Notwithstanding this clear delineation of employer status, it is not uncommon, in either arrangement, for the recipient of the temporary labor services, or the franchisor, to set certain parameters related to the supplied employees or franchisee-employed employees. For example, in the BFI case, BFI reserved the right to instruct Leadpoint that certain Leadpoint employees were not permitted to work at the BFI facility – presumably if BFI had some disciplinary or performance-related reason. Under the now former test, merely possessing this authority to control which Leadpoint employees worked at its facility was not enough. A joint employer finding required that BFI also exercise its authority and, arguably, that its doing so directly and immediately impacted Leadpoint employees’ terms and conditions of employment – i.e., it resulted in Leadpoint terminating the employment of the now barred employee. Under the new test, however, BFI’s mere possession of the authority to restrict certain Leadpoint employees from working at its facility – whether  it exercised that authority or not – was deemed sufficient to permit  it to be determined to be a joint employer, with Leadpoint, of the Leadpoint-provided employees, even though, under the BFI-Leadpoint contract, BFI did not have the authority to discipline or fire the Leadpoint employee. Such a result thereby places employers who  use the services of supplied labor in the difficult position of reserving certain rights vis-a-vis the supplied employees and thereby risking being deemed a joint employer of them, or foregoing those rights to avoid such a conclusion, ceding potentially important operational flexibilities.
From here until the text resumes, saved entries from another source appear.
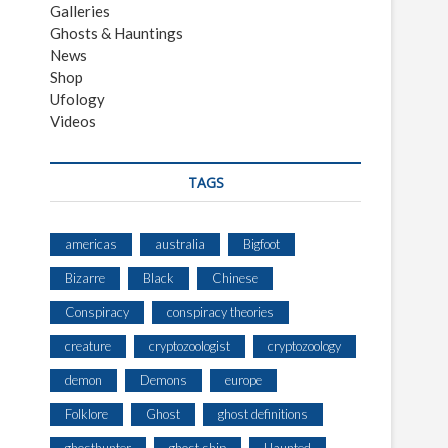
Galleries
Ghosts & Hauntings
News
Shop
Ufology
Videos
TAGS
americas
australia
Bigfoot
Bizarre
Black
Chinese
Conspiracy
conspiracy theories
creature
cryptozoologist
cryptozoology
demon
Demons
europe
Folklore
Ghost
ghost definitions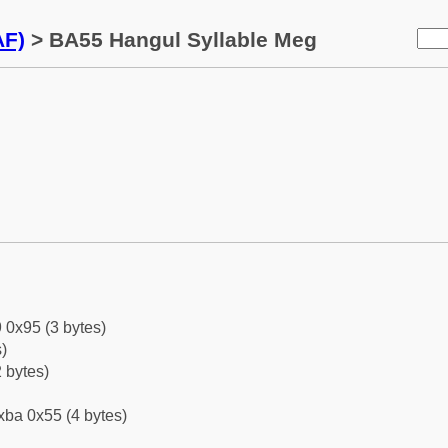
AF)
> BA55 Hangul Syllable Meg
 0x95 (3 bytes)
)
 bytes)
xba 0x55 (4 bytes)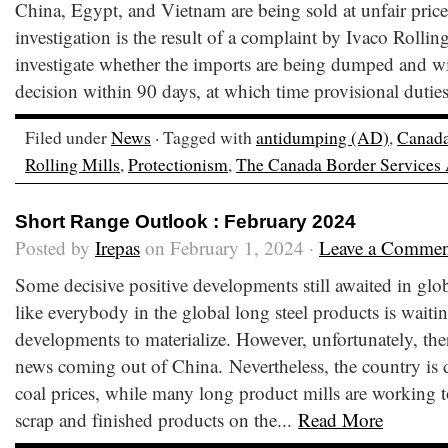
China, Egypt, and Vietnam are being sold at unfair pric
investigation is the result of a complaint by Ivaco Roll
investigate whether the imports are being dumped and wi
decision within 90 days, at which time provisional dutie
Filed under
News
· Tagged with
antidumping (AD)
,
Canad
Rolling Mills
,
Protectionism
,
The Canada Border Services
Short Range Outlook : February 2024
Posted by
Irepas
on February 1, 2024 ·
Leave a Commen
Some decisive positive developments still awaited in glo
like everybody in the global long steel products is waitin
developments to materialize. However, unfortunately, ther
news coming out of China. Nevertheless, the country is d
coal prices, while many long product mills are working
scrap and finished products on the...
Read More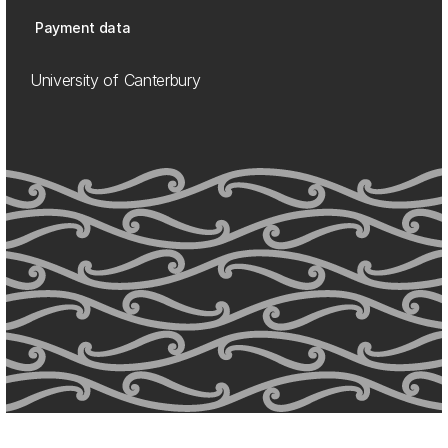
Payment data
University of Canterbury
Similarly, under this new, broadened test, franchisors may find themselves to be deemed joint employers of their franchisees’ employees. The typical franchise relationship involves a franchisor and franchisee that are separate and unrelated businesses. The parties enter into an agreement whereby the franchisor grants the franchisee the right to operate a business under the franchisee’s brand and business model. These agreements typically provide   that the franchisee is in control of all aspects of employment for its employees who staff the franchise business. However, most franchise agreements also provide that the franchisor will provide some level  of support to franchisee – e.g., training, technology, etc. This makes sense from a business perspective, as franchisors have a vested interest in ensuring that franchisees operate their businesses to certain standards in order to protect the franchisor’s brand, which it typically has developed over a long period of time and at great expense.
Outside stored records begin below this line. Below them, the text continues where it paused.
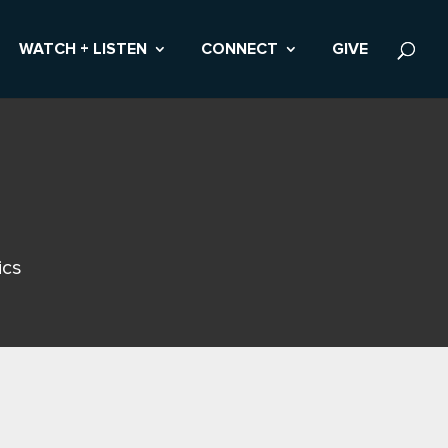
WATCH + LISTEN
CONNECT
GIVE
ics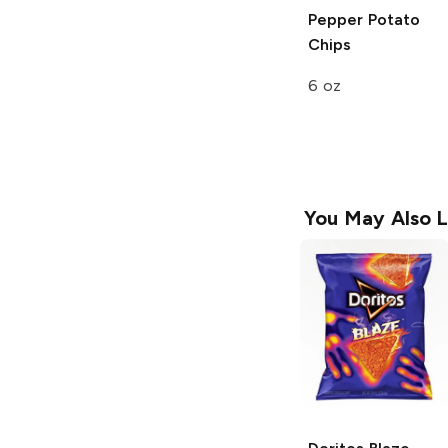
Pepper Potato
Chips
6 oz
You May Also L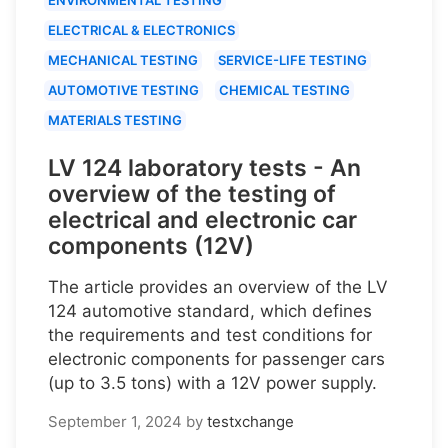
ELECTRICAL & ELECTRONICS
MECHANICAL TESTING
SERVICE-LIFE TESTING
AUTOMOTIVE TESTING
CHEMICAL TESTING
MATERIALS TESTING
LV 124 laboratory tests - An
overview of the testing of
electrical and electronic car
components (12V)
The article provides an overview of the LV
124 automotive standard, which defines
the requirements and test conditions for
electronic components for passenger cars
(up to 3.5 tons) with a 12V power supply.
September 1, 2024
by
testxchange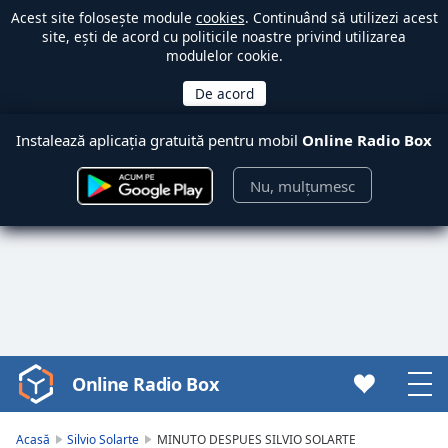
Acest site folosește module
cookies
. Continuând să utilizezi acest
site, ești de acord cu politicile noastre privind utilizarea
modulelor cookie.
Instalează aplicația gratuită pentru mobil
Online Radio Box
Nu, mulțumesc
Online Radio Box
Video
Player
is
Acasă
Silvio Solarte
MINUTO DESPUES SILVIO SOLARTE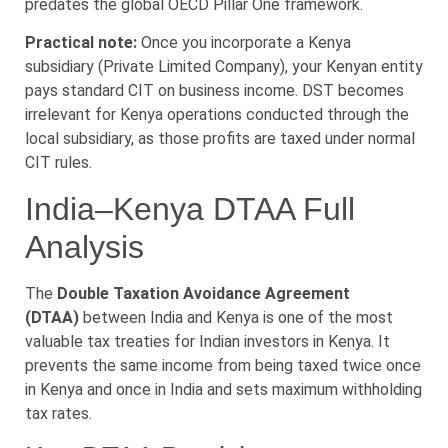
predates the global OECD Pillar One framework.
Practical note:
Once you incorporate a Kenya
subsidiary (Private Limited Company), your Kenyan entity
pays standard CIT on business income. DST becomes
irrelevant for Kenya operations conducted through the
local subsidiary, as those profits are taxed under normal
CIT rules.
India–Kenya DTAA Full
Analysis
The
Double Taxation Avoidance Agreement
(DTAA)
between India and Kenya is one of the most
valuable tax treaties for Indian investors in Kenya. It
prevents the same income from being taxed twice once
in Kenya and once in India and sets maximum withholding
tax rates.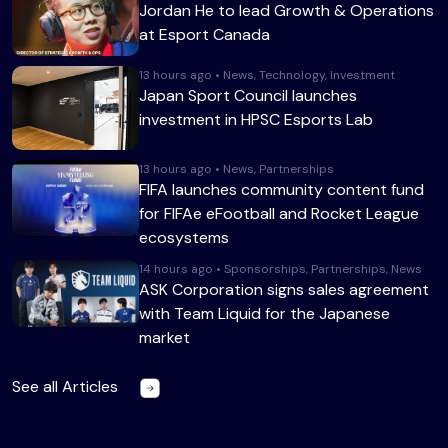
Jordan He to lead Growth & Operations
at Esport Canada
13 hours ago • News, Technology, Investment
Japan Sport Council launches
investment in HPSC Esports Lab
13 hours ago • News, Partnerships
FIFA launches community content fund
for FIFAe eFootball and Rocket League
ecosystems
14 hours ago • Sponsorships, Partnerships, News
ASK Corporation signs sales agreement
with Team Liquid for the Japanese
market
See all Articles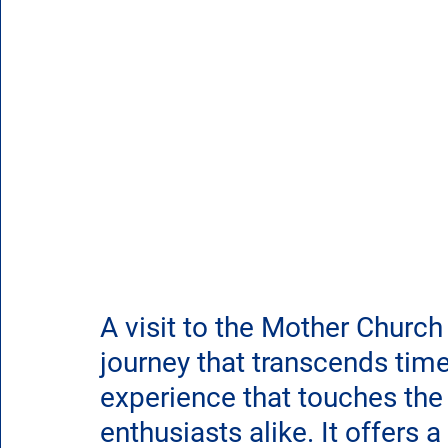
A visit to the Mother Church
journey that transcends tim
experience that touches the h
enthusiasts alike. It offers 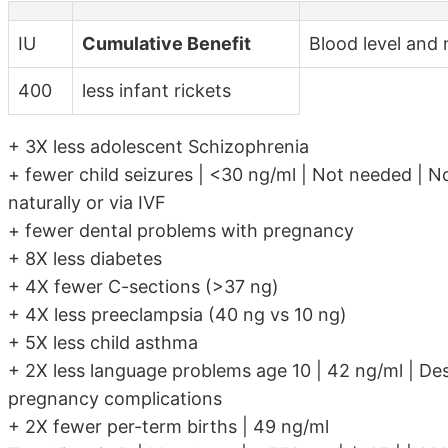
IU
Cumulative Benefit
Blood level and 
400
less infant rickets
+ 3X less adolescent Schizophrenia
+ fewer child seizures | <30 ng/ml | Not needed | No
naturally or via IVF
+ fewer dental problems with pregnancy
+ 8X less diabetes
+ 4X fewer C-sections (>37 ng)
+ 4X less preeclampsia (40 ng vs 10 ng)
+ 5X less child asthma
+ 2X less language problems age 10 | 42 ng/ml | Des
pregnancy complications
+ 2X fewer per-term births | 49 ng/ml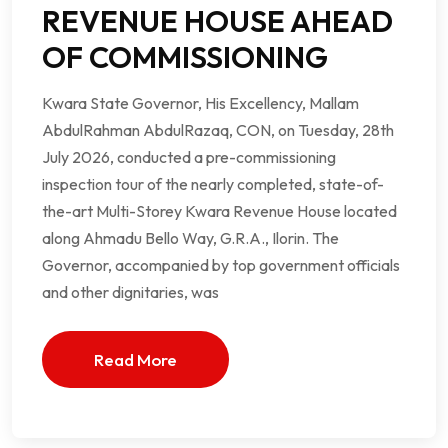
REVENUE HOUSE AHEAD
OF COMMISSIONING
Kwara State Governor, His Excellency, Mallam
AbdulRahman AbdulRazaq, CON, on Tuesday, 28th
July 2026, conducted a pre-commissioning
inspection tour of the nearly completed, state-of-
the-art Multi-Storey Kwara Revenue House located
along Ahmadu Bello Way, G.R.A., Ilorin. The
Governor, accompanied by top government officials
and other dignitaries, was
Read More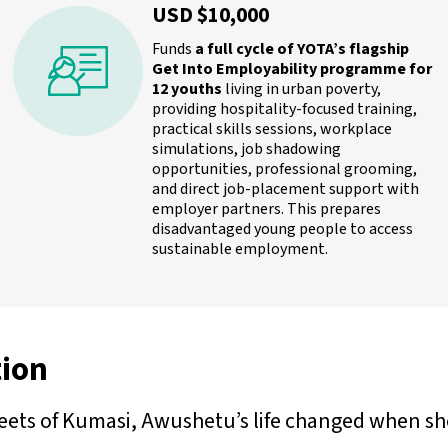
USD $10,000
Funds
a full cycle of YOTA’s flagship
Get Into Employability programme for
12 youths
living in urban poverty,
providing hospitality-focused training,
practical skills sessions, workplace
simulations, job shadowing
opportunities, professional grooming,
and direct job-placement support with
employer partners. This prepares
disadvantaged young people to access
sustainable employment.
ion
ets of Kumasi, Awushetu’s life changed when she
These sort of brand protection-related provisions frequently include, for example, specifying, either in a franchise agreement or operations manual, how many people must be staffed per shift or how each job is to be performed, etc. Under the Board’s new standard, these sort  of business-sensible, brand protection-related provisions could be interpreted as actual or potential indirect control over franchisees’ employees’ essential terms and conditions of employment, and thereby justify a joint employer finding. (These sort of brand protections and operational assistance issues will factor prominently in the much-watched ongoing McDonald’s litigation involving the NLRB, a number of McDonald’s franchisees from across the country, and McDonald’s USA, their corporate franchisor, wherein the NLRB has alleged that the corporate franchisor is a joint employer, along with the franchisees, of the franchisees’ employees).

Although the specific implications of the NLRB’s decision will vary depending on the facts of each case, it almost certainly will lead to more findings of joint employer status by the NLRB and thus greater obligations on the part of those employers who use temporary and other contingent workers, as well as franchisors. Although an appeal is likely, the NLRB’s decision is a game-changer, certainly for those relationships, but potentially for more employers, including those   that utilize the services of independent contractors. Employers should therefore seek legal advice for more specific information about how this decision may impact their business.